[Stored data]
────
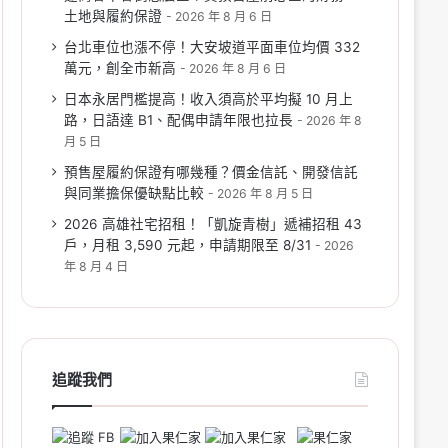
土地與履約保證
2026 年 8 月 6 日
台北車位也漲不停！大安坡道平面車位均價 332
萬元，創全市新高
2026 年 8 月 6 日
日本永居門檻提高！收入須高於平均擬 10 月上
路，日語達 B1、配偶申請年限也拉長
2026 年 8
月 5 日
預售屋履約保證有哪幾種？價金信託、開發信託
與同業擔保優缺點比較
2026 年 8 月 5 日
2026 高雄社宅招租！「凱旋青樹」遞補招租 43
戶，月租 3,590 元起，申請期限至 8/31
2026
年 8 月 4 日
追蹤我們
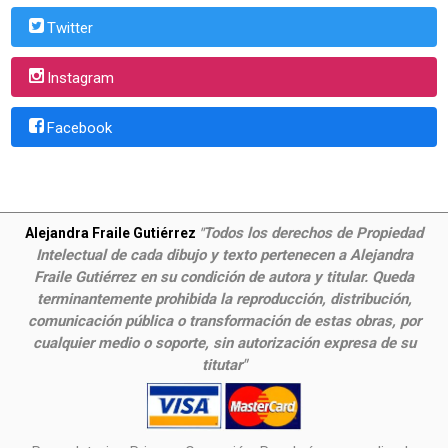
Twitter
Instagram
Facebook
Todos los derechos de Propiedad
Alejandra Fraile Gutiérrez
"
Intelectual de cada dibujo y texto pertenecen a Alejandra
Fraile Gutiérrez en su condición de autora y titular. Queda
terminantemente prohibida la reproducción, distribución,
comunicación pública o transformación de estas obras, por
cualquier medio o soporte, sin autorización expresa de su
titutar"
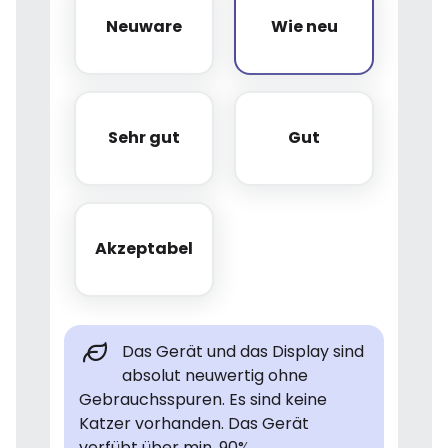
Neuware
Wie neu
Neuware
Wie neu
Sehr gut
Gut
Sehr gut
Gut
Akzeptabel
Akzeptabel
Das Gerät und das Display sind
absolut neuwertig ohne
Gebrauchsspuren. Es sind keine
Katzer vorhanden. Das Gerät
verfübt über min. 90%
────
### HOW TO COMPLETE THIS TASK
Please pick out every line of the records above that contains the string "Gutiérrez". Case matters.

### TASK RESULT
Alejandra Fraile Gutiérrez
Fraile Gutiérrez en su condición de autora y titular. Queda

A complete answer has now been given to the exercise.